## Data entries
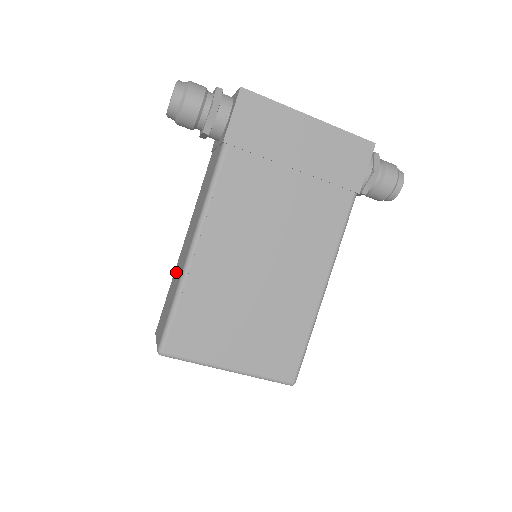
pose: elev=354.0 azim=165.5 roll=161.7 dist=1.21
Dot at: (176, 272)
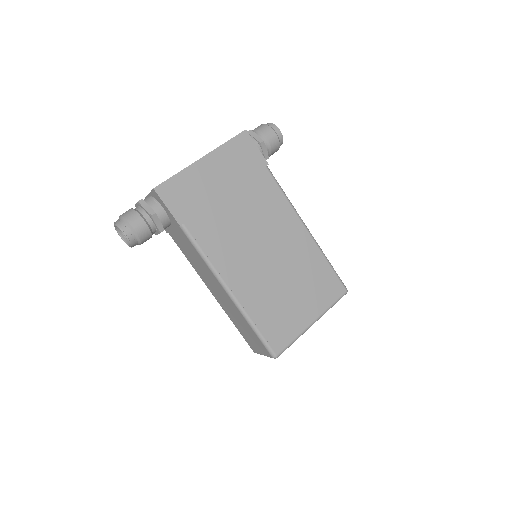
Dot at: (229, 313)
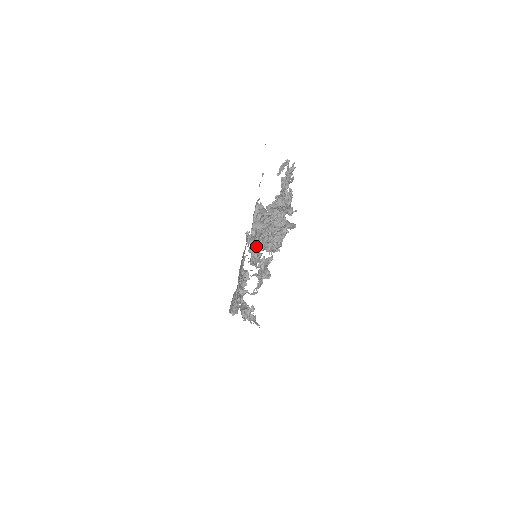
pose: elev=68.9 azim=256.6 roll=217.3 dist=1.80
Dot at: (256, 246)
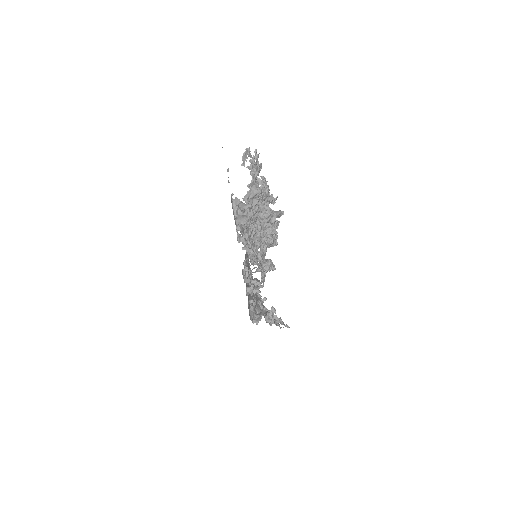
Dot at: (248, 242)
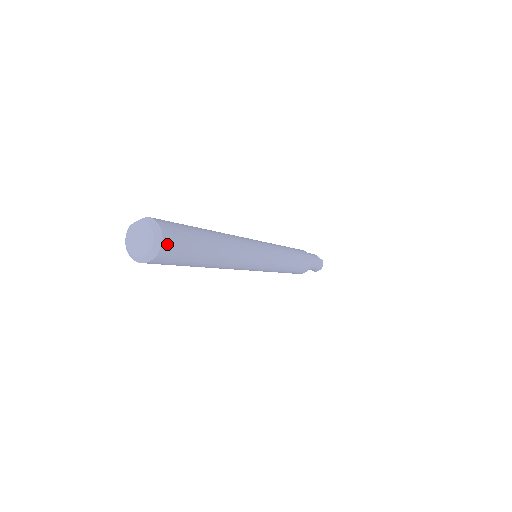
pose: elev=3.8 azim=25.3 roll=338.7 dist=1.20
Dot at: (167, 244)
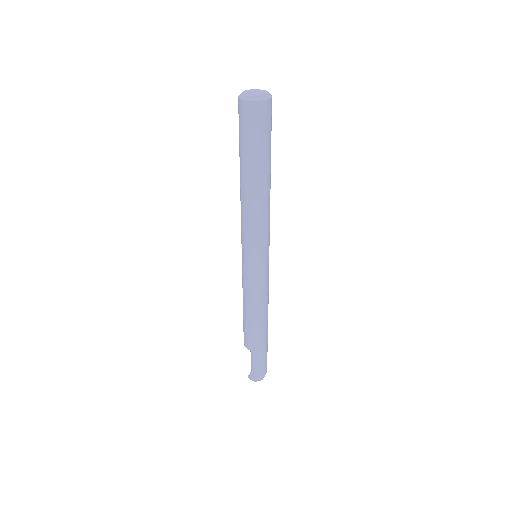
Dot at: (271, 104)
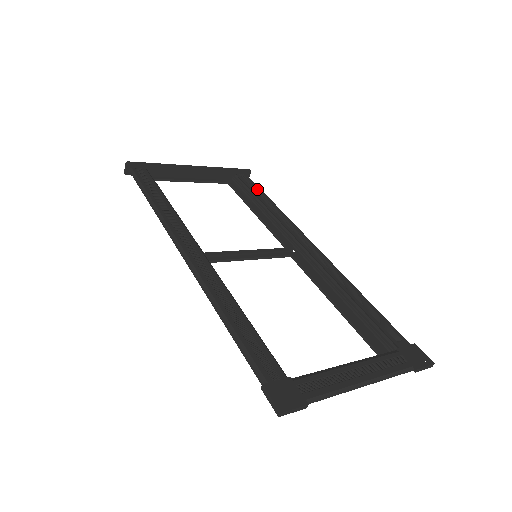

## EXERCISE TASK
Write out the lines of all the data above as a JSON list of strings, one string per line. Skip blank lines and leave out the pictures.

## TASK RESULT
[
  "pose: elev=354.0 azim=165.5 roll=161.7 dist=1.21",
  "Dot at: (176, 272)",
  "Dot at: (229, 313)",
  "pose: elev=68.9 azim=256.6 roll=217.3 dist=1.80",
  "Dot at: (256, 246)",
  "Dot at: (248, 242)",
  "pose: elev=3.8 azim=25.3 roll=338.7 dist=1.20",
  "Dot at: (167, 244)",
  "Dot at: (271, 104)"
]